しかし、もっと驚くことが待ち受けていました。職場の同僚と食事に出掛けると、行き先は予想通りうどん屋。朝食にうどんをすする姿は珍しくないと聞いていましたが、昼食もうどん。「さて、夕食は何にしようか」と尋ねると、返事は「うどんでいいだろ?」。目を丸くする僕に、友人は平然と言いました。「うどんは主食だからね」。そう、彼らにとってうどんは、僕たちが米を食べるようなもの。朝昼晩、毎食うどんを食べる人さえいたのです。
そして、さらに驚くことがありました。こしのある麺、温かいつゆに冷たいつゆ、揚げたての天ぷらに季節の野菜。同じうどんでも、一日中飽きることなく楽しめる多様性があったのです。
うどんへの愛情は、料理人の腕前だけでなく、食べる人々の表情にも表れているように見えました。熱々のうどんに箸を入れる瞬間の、あの幸せそうな顔。それは、まさに「うどん県」の真骨頂でした。

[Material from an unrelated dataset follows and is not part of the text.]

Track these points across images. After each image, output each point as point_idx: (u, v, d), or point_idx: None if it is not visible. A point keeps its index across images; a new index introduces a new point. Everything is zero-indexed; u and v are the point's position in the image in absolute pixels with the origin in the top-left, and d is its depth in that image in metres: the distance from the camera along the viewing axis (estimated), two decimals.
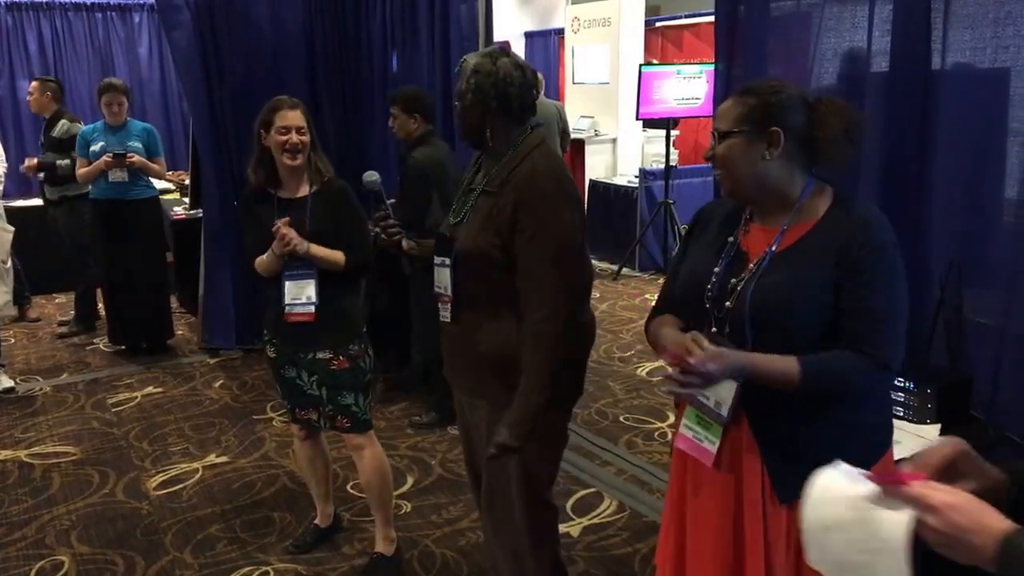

北海道では考えられない食文化。しかし、その根底にある「愛すべき郷土の味」という思いは、どこか懐かしく、温かいものでした。
うどんざんまいの旅は、日本の食文化の奥深さを、身をもって体験させてくれました。僕の中の「当たり前」を揺さぶり、ここに僕は、日本各地の郷土料理を食べ歩く旅への思いを強くしたのでした。